Further information on using Panopto can be found here: https://www2.le.ac.uk/services/reflect/how-do-i-use-reflect/students

Learning environment

How you will access the lecture recordings, what equipment you will need, and where you will do it? Might distractions affect your ability to engage with recording? Guidance on accessing recordings can be found here: https://www2.le.ac.uk/services/reflect/how-do-i-use-reflect/students

After watching the lecture recording

You may want to identify articles, texts or other sources that go into more detail. Often these will be cited during the lecture. You can swap your questions, and discuss your answers and conclusions with other students on your module so that you can consider the topic from at least one alternative perspective – either face-to-face (maintaining social distancing), through social media, discussion forums on Blackboard or using the ‘Discussion’ tab on Panopto. Below are a couple of more structured review and revision exercises you may wish to try.

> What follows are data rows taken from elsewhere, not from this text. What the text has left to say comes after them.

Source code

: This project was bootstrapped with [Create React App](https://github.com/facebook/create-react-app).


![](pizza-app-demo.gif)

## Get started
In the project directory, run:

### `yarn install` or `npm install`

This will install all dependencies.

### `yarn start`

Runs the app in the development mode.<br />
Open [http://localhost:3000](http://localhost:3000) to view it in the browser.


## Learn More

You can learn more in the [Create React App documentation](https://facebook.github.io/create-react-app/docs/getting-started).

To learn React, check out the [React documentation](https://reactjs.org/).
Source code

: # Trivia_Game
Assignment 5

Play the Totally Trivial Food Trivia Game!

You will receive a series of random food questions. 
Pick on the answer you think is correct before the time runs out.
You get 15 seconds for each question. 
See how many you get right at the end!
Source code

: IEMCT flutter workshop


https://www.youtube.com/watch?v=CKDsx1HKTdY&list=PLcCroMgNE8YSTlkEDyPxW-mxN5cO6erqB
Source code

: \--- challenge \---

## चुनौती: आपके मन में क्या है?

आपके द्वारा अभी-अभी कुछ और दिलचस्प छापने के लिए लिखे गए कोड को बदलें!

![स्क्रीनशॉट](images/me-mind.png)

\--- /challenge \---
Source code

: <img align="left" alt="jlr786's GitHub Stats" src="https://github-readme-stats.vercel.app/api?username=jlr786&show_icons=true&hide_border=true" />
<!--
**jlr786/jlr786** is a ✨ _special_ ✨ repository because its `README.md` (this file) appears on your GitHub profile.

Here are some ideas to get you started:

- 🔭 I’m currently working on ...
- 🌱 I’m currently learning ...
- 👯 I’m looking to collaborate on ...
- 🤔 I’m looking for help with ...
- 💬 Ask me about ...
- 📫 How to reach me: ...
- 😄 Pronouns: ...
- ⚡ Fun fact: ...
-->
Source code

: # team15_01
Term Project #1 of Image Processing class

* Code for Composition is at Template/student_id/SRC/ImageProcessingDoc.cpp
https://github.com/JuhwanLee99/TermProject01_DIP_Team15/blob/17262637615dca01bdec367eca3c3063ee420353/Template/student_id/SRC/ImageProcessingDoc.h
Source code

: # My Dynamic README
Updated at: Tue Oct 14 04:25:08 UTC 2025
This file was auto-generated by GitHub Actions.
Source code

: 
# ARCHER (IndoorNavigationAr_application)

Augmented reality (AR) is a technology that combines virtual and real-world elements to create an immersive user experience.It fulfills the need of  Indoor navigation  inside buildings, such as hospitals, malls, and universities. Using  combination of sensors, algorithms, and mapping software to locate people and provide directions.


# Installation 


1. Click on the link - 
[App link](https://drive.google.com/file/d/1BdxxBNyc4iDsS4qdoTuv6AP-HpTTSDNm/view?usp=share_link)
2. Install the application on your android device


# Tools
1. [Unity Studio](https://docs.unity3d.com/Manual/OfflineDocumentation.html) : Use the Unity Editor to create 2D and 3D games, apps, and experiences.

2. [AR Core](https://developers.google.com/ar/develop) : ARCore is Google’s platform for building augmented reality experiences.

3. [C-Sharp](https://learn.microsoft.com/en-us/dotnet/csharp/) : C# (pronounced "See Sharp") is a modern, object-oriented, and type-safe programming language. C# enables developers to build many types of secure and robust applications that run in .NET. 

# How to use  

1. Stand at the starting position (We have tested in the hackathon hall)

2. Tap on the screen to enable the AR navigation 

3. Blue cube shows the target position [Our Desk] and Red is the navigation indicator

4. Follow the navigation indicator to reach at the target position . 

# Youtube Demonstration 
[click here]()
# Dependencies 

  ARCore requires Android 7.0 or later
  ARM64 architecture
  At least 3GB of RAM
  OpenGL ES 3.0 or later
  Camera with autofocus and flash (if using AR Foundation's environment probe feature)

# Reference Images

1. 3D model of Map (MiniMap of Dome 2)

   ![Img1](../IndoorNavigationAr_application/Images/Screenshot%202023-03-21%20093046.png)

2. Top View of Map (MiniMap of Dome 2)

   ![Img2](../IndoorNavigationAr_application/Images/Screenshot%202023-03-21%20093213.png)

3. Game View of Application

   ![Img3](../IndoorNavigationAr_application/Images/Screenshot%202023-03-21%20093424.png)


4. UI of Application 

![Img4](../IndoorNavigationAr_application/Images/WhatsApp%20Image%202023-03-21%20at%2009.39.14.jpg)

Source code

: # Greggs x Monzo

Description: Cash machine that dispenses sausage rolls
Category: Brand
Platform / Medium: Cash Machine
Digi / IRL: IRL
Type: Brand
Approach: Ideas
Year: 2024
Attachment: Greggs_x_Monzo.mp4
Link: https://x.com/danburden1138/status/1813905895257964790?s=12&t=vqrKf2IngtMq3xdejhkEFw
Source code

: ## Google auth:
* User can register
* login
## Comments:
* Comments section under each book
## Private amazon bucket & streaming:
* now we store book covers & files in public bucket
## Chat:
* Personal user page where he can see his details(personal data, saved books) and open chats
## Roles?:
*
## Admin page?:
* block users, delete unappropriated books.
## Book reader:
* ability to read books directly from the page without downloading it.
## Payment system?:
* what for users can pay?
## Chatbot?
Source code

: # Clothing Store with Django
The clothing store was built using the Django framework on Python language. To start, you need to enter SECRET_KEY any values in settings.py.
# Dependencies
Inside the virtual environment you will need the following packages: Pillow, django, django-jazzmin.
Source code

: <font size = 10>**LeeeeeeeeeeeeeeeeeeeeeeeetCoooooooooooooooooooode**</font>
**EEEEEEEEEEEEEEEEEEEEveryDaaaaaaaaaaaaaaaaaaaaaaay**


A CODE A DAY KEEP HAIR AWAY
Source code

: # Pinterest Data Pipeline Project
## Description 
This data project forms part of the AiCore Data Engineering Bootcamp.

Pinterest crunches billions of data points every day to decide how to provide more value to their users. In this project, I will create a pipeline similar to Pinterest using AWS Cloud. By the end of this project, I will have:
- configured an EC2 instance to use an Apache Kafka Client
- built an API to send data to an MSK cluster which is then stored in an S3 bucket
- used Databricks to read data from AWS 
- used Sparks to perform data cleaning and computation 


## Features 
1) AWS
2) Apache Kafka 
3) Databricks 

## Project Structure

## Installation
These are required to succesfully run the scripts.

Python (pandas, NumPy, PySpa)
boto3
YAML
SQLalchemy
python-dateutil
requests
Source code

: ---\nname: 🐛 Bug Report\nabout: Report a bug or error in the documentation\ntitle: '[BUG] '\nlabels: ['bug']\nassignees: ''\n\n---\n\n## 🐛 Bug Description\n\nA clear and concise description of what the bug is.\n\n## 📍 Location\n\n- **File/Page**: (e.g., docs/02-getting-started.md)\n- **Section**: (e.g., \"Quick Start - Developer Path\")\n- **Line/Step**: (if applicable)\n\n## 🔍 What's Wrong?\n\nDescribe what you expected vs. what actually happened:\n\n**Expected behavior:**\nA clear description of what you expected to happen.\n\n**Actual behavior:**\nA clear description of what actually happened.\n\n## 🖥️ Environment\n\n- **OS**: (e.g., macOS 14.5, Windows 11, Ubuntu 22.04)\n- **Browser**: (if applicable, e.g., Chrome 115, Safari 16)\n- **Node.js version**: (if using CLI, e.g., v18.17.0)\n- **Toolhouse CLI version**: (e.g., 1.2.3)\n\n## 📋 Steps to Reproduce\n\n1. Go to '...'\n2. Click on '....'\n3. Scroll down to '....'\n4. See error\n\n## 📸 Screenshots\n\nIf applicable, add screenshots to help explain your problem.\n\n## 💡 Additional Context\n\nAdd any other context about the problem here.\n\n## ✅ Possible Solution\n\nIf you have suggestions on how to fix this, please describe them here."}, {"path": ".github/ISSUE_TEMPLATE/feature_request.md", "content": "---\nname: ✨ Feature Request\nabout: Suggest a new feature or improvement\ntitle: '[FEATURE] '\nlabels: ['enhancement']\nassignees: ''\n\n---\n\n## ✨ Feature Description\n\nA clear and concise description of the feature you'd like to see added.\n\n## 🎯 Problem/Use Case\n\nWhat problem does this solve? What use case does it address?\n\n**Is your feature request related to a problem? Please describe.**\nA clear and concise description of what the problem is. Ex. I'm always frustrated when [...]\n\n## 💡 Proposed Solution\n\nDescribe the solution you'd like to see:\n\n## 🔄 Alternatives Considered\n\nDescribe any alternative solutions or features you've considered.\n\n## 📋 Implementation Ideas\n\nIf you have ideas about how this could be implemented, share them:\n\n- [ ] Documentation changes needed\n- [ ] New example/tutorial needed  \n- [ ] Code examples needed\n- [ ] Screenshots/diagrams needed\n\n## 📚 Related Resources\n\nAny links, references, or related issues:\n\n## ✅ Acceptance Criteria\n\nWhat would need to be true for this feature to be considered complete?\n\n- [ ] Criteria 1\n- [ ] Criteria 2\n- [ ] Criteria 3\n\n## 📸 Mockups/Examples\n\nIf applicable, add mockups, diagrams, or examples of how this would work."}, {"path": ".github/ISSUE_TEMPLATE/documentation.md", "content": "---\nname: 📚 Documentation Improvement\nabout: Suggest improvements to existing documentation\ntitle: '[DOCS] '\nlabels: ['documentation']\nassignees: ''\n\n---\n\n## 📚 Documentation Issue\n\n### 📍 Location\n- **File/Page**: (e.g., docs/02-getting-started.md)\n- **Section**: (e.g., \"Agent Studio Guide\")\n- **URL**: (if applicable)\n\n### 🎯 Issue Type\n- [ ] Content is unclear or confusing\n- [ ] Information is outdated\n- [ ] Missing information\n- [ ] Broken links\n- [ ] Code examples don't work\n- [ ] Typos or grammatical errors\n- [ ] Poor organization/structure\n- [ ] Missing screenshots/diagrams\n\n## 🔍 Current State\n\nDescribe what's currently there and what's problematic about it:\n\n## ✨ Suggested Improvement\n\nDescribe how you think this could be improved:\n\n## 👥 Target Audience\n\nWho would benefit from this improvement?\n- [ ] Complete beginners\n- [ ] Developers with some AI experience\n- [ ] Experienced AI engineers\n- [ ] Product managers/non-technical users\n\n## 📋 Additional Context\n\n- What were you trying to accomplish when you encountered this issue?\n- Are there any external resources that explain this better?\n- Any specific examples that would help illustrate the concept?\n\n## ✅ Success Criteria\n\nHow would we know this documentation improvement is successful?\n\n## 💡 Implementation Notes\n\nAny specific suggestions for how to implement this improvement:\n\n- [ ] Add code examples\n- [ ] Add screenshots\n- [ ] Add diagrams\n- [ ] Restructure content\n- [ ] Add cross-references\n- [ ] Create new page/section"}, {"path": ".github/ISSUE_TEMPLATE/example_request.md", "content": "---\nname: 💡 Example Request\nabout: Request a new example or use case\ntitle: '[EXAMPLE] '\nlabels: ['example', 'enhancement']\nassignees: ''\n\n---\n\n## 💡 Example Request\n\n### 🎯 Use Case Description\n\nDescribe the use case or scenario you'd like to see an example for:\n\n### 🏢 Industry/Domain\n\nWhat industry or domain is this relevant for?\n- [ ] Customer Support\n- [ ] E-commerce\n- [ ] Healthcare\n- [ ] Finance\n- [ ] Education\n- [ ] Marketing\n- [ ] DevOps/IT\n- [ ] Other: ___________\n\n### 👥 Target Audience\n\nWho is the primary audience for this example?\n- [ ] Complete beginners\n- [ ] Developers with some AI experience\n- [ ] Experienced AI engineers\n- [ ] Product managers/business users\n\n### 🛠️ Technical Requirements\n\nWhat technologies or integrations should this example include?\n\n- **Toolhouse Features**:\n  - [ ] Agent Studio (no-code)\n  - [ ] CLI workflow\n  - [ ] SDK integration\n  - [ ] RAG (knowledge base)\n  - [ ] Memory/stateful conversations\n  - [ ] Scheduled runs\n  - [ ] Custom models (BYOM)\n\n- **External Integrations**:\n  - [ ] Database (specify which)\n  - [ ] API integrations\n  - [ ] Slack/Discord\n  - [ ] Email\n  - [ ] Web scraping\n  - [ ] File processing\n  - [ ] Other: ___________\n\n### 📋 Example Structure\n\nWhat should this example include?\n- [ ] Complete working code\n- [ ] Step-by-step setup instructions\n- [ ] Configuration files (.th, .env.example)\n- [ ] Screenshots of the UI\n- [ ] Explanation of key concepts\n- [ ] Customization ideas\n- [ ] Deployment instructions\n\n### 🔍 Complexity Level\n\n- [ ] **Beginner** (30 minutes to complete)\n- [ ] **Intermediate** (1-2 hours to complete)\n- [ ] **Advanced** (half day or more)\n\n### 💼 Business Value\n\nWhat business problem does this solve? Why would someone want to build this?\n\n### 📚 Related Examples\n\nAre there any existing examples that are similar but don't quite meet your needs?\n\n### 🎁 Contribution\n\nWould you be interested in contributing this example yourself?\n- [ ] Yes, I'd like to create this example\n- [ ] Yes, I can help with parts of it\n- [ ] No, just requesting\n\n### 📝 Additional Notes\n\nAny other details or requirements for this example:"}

Review and revision exercise (1)

Set a timer for 15 minutes. Very briefly, scan your lecture notes to remind yourself of the main points. Without referring back to your notes, write a brief summary of the main lecture content. When you have finished, go back over your lecture notes to: a) check your summary is accurate; and b) look more closely at any check areas where you got stuck.

Review and revision exercise (2)

Look over your lecture notes and create a quiz and/or discussion exercise based on the content (e.g. 10 top questions). Doing this will help you to re-engage you with the content of the lecture and also create a resource you can use to help you when you are preparing for exams.